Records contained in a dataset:
=== Begin Enclosure ===

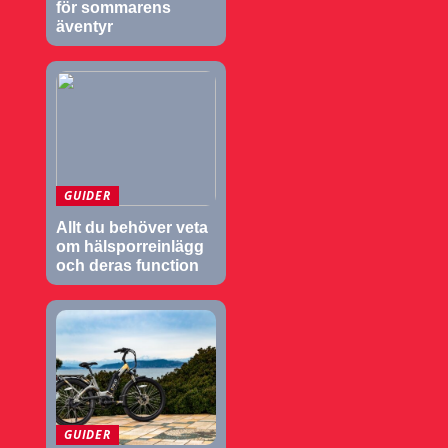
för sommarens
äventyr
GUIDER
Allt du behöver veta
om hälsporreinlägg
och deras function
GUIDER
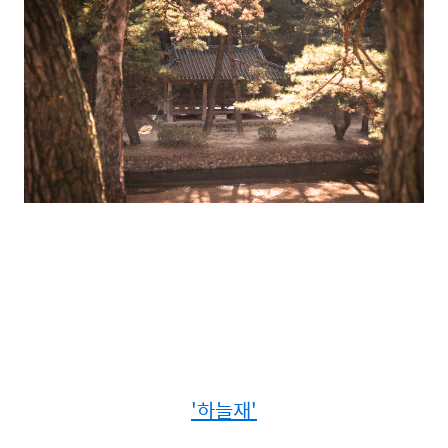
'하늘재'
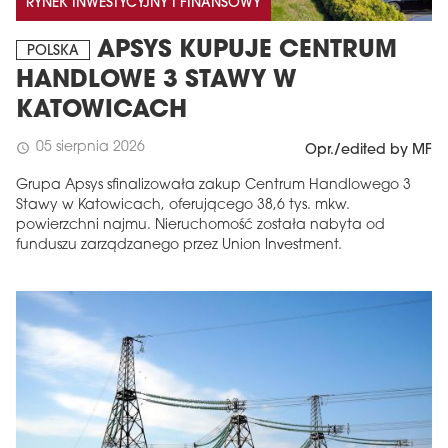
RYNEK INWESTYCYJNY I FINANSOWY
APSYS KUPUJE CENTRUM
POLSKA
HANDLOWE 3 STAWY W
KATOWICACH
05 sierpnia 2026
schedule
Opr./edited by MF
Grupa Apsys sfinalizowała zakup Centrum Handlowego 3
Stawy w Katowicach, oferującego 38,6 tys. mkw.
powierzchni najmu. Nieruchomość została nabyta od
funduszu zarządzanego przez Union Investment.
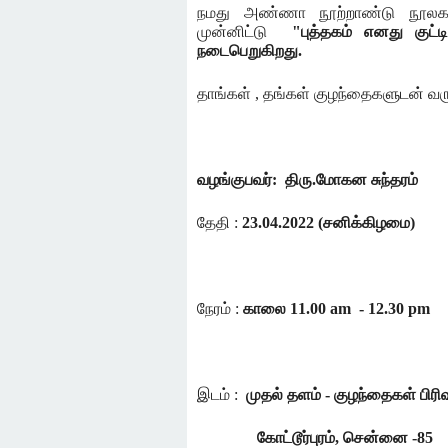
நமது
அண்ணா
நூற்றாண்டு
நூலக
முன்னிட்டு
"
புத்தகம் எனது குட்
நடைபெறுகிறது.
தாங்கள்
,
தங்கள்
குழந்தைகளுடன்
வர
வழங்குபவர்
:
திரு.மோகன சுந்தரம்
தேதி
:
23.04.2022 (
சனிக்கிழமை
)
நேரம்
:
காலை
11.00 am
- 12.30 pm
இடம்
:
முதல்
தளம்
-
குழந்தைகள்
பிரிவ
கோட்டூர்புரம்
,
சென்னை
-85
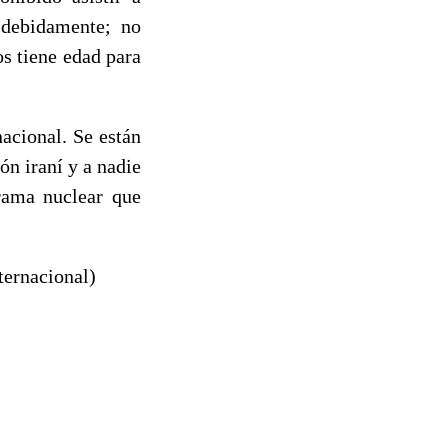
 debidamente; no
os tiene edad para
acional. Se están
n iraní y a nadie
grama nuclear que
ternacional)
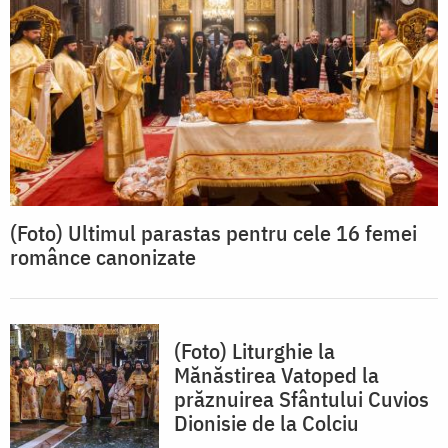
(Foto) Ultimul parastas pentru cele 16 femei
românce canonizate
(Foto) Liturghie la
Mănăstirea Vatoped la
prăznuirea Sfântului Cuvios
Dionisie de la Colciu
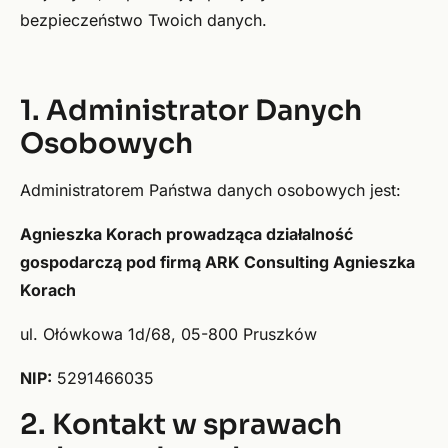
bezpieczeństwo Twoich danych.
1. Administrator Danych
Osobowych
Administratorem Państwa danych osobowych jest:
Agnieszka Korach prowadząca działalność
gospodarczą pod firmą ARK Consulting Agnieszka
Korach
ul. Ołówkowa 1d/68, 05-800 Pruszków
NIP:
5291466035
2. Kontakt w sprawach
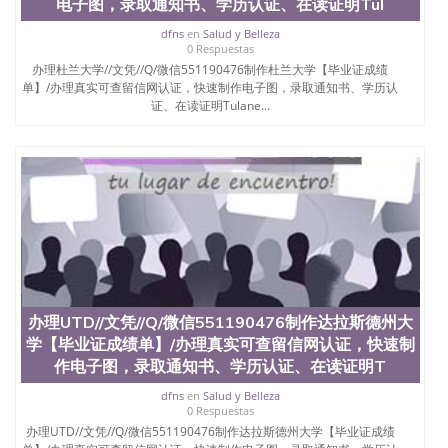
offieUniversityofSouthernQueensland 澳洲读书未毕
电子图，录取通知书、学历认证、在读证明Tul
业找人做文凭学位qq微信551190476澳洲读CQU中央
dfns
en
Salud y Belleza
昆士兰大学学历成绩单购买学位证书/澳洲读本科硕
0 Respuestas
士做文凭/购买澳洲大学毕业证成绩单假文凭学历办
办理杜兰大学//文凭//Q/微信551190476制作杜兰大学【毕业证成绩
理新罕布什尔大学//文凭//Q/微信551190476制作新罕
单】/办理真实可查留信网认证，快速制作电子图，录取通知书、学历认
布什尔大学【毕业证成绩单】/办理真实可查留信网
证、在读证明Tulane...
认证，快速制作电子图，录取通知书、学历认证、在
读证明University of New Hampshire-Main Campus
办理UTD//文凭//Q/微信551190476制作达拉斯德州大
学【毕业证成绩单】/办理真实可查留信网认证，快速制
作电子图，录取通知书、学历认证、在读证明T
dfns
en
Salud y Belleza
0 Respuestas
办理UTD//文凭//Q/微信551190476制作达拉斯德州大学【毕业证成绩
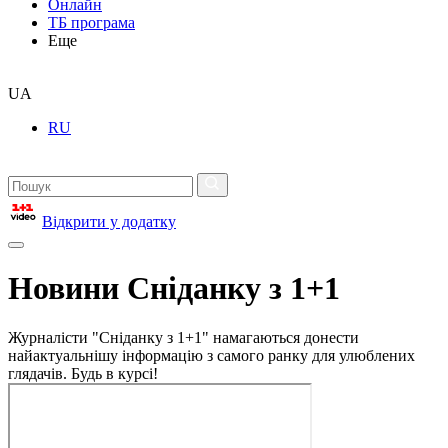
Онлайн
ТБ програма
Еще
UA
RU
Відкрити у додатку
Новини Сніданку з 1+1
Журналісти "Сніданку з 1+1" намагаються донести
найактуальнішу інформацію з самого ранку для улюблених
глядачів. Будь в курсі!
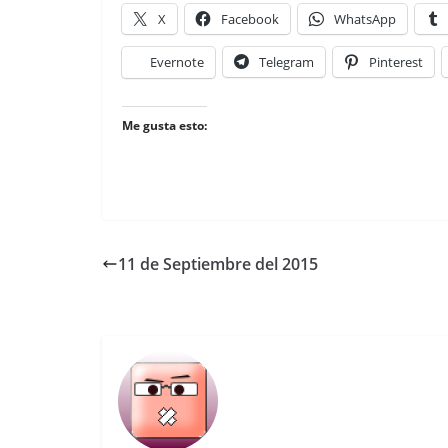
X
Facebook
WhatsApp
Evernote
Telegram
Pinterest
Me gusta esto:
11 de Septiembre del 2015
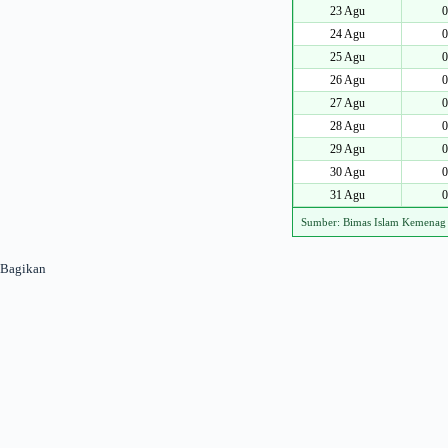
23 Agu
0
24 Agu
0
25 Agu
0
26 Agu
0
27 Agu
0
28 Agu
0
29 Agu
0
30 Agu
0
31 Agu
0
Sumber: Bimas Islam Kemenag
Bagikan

=== End Enclosure ===
=== Begin Enclosure ===

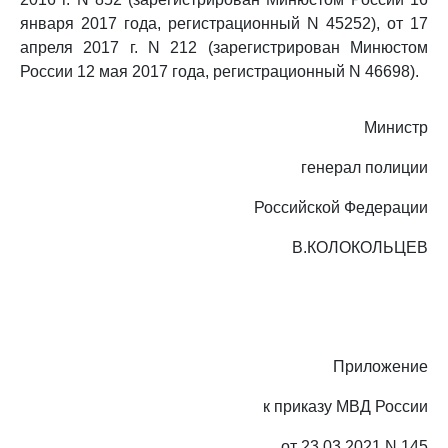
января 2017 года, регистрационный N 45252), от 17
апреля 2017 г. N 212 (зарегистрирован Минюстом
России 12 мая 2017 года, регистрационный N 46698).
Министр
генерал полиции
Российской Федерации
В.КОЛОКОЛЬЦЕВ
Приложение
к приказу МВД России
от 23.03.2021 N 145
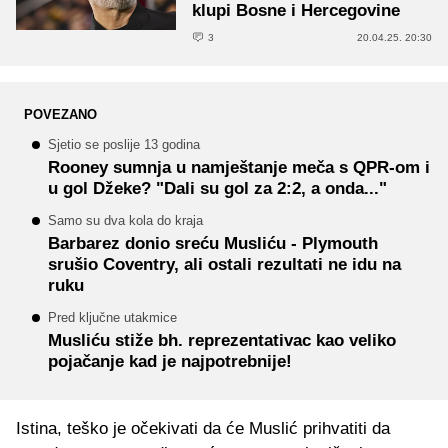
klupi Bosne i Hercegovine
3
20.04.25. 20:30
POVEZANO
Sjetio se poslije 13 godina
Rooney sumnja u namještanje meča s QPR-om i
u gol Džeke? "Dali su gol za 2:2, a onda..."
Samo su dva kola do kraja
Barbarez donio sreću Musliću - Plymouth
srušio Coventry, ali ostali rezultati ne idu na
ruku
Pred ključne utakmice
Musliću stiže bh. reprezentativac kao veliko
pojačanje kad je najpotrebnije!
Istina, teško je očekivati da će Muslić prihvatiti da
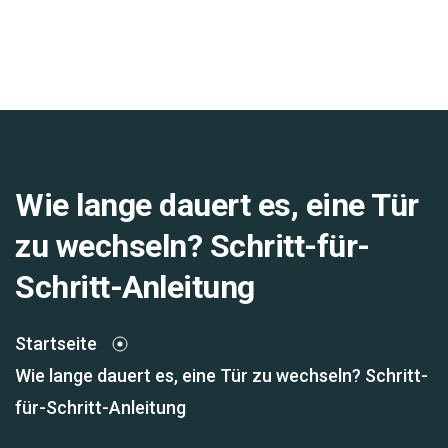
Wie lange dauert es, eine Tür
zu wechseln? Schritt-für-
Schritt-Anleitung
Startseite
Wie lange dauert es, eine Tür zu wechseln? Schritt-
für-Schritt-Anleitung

=== End Enclosure ===
=== Begin Enclosure ===

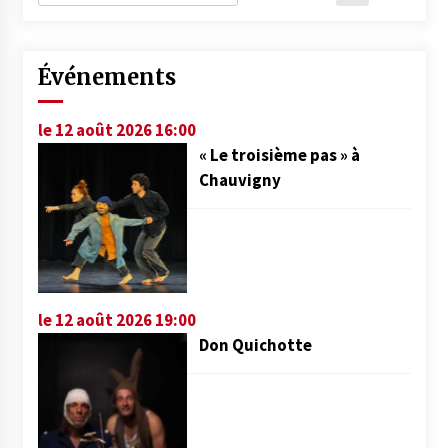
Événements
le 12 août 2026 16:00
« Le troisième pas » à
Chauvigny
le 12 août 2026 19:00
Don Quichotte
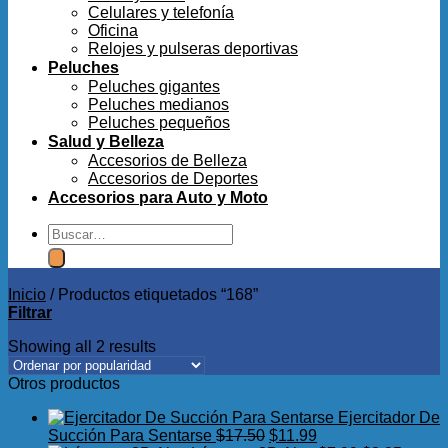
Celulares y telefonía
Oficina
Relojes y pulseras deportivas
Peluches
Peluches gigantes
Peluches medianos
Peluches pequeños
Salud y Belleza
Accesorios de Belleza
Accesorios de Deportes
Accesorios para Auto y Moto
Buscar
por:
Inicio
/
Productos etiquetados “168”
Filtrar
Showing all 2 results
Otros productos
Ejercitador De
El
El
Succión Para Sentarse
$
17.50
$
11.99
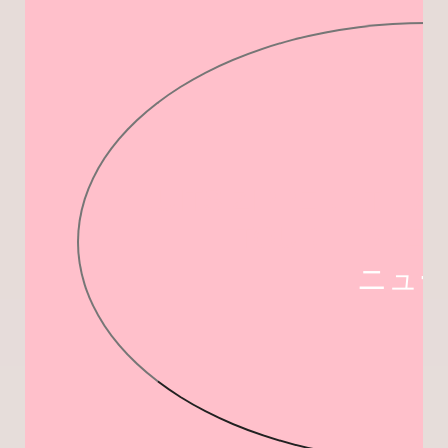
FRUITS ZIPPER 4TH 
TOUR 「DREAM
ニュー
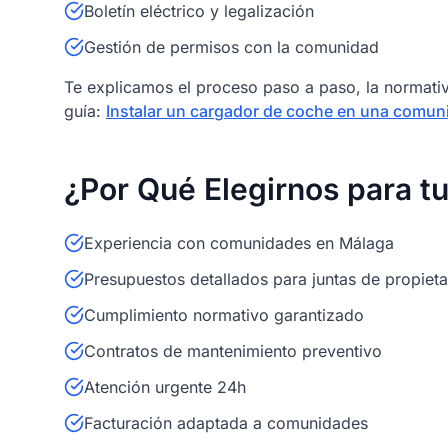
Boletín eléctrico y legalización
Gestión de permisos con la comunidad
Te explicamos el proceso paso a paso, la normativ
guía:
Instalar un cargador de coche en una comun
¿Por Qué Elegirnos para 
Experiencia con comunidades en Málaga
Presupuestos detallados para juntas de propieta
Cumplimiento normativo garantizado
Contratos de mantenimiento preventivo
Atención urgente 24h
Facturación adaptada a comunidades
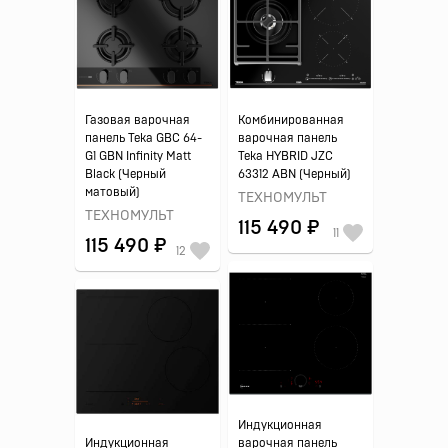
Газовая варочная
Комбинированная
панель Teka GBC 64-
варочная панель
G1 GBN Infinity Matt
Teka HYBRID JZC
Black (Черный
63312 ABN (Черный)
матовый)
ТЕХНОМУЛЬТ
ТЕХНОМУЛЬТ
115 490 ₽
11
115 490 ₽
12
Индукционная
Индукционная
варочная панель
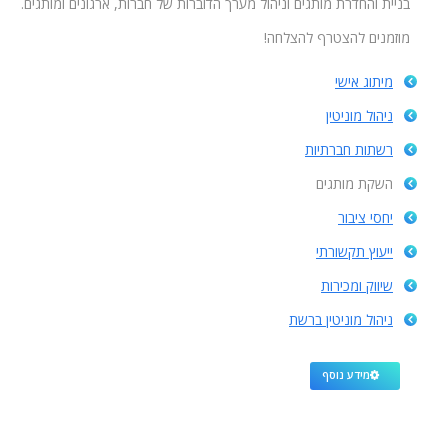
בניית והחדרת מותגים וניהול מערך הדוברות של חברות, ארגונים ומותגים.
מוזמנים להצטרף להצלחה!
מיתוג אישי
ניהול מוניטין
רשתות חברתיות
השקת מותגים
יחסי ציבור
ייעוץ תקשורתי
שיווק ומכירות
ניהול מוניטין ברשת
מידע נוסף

=== End Enclosure ===

■ WHAT YOU WILL DO ■
In the data above, how many lines carry the string "Accesorios"? Only the number should be given.

■ EXPECTED OUTPUT ■
3